Aquel
año llegó pronto la Semana Santa. Apenas se había terminado de viajar en
trineo, la nieve cubría aún los patios y por la aldea fluían algunos
riachuelos. En un callejón, entre dos patios, se había formado una charca. Dos
chiquillas de dos casas distintas -una pequeña y la otra un poco mayor- se
encontraban en la orilla. Ambas tenían vestidos nuevos: azul, la más pequeña; y
amarillo, con dibujos, la mayor. Y las dos llevaban pañuelos rojos en la
cabeza. Al salir de misa, corrieron a la charca y, tras enseñarse sus ropas, se
habían puesto a jugar. La pequeña quiso entrar en el agua sin quitarse los
zapatos; pero la mayor le dijo:
-No
hagas eso, Melania; tu madre te va a pelear. Me descalzaré; descálzate tú
también.
Se
quitaron los zapatos, se metieron en la charca y se encaminaron una al
encuentro de la otra. A Melania le llegaba el agua hasta los tobillos.
-Esto
está muy hondo; tengo miedo, Akulina.
-No
te preocupes, la charca no es más profunda en ningún otro sitio. Ven derecho
hacia donde estoy.
Cuando
ya iban juntas, Akulina dijo:
-Ten
cuidado, Melania, anda despacio para no salpicarme.
Pero,
apenas hubo pronunciado estas palabras, Melania dio un traspié y salpicó el
vestidito de su amiga. Y no sólo el vestidito sino también sus ojos y su nariz.

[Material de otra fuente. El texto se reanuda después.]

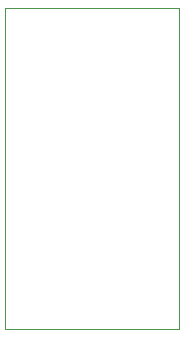
<source format=gbr>
G04 #@! TF.GenerationSoftware,KiCad,Pcbnew,(5.1.5)-3*
G04 #@! TF.CreationDate,2020-09-11T10:56:43+02:00*
G04 #@! TF.ProjectId,mmu_16v8,6d6d755f-3136-4763-982e-6b696361645f,rev?*
G04 #@! TF.SameCoordinates,Original*
G04 #@! TF.FileFunction,Profile,NP*
%FSLAX46Y46*%
G04 Gerber Fmt 4.6, Leading zero omitted, Abs format (unit mm)*
G04 Created by KiCad (PCBNEW (5.1.5)-3) date 2020-09-11 10:56:43*
%MOMM*%
%LPD*%
G04 APERTURE LIST*
%ADD10C,0.050000*%
G04 APERTURE END LIST*
D10*
X140208000Y-69088000D02*
X140208000Y-41910000D01*
X154940000Y-69088000D02*
X140208000Y-69088000D01*
X154940000Y-41910000D02*
X154940000Y-69088000D01*
X140208000Y-41910000D02*
X154940000Y-41910000D01*
M02*

</source>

Al ver su ropa nueva manchada, Akulina se enojó con Melania y corrió hacia
ella, con intención de pegarle. Melania tuvo miedo; comprendió que había hecho
un desaguisado y se precipitó fuera del charco, con la intención de correr
hacia su casa. En aquel momento pasaba por allí la madre de Akulina. Al reparar
en que su hija tenía el vestido manchado, le gritó:
-¿Dónde
te has puesto así, niña desobediente?
-Ha
sido Melania. Me ha salpicado a propósito.
La
madre de Akulina agarró a Melania y le propinó un golpe en la cabeza. La
pequeña alborotó con sus gritos toda la calle y no tardó en acudir su madre.
-¿Por
qué le pegas a mi hija? -exclamó, y se puso a discutir con su vecina. Las dos
mujeres se insultaron. Los campesinos salieron de sus casas y la gente se
aglomeró en la calle. Todos gritaban, pero nadie escuchaba al otro. En la
pelea, se empujaron entre sí y ya era inminente una batalla, cuando intervino
una vieja, la abuela de Akulina. Se adelantó hacia el grupo de los campesinos y
comenzó a suplicarles que se calmasen.
-¿Qué
hacen? En un día tan sagrado, deberían regocijarse en vez de pecar de este modo.
Pero
nadie hizo caso de la viejecita y poco faltó para que la derribaran. Nada
hubiera podido conseguir, a no ser por Akulina y Melania. Mientras las mujeres
se peleaban, Akulina había limpiado las manchas del vestido y había salido de
nuevo hacia la charca. Tomó una piedra y con ella apartó la tierra para que el
agua corriera por la calle. Melania se acercó a ayudarla con una astillita.
Así, el agua llegó al sitio en que la andana trataba de separar a los
contendientes. Las niñas venían corriendo a ambos lados del arroyo:
-¡Alcánzala!
¡Melania, alcánzala! -gritaba Akulina. La pequeña no podía replicar, ahogada
por la risa. Y las dos niñas siguieron corriendo, divertidas con la astillita
que el agua arrastraba. Llegaron junto a los campesinos. Al verlas, la vieja
exclamó, dirigiéndose a estos:
-¡Teman
a Dios! Están peleando precisamente por causa de estas dos niñas, cuando ellas
se han olvidado de todo hace rato y juegan en amor y compañía. Son más
inteligentes que todos ustedes.
Los
hombres miraron a las niñas y se avergonzaron de su proceder. Luego, se
burlaron de sí mismos y cada cual se volvió a su casa.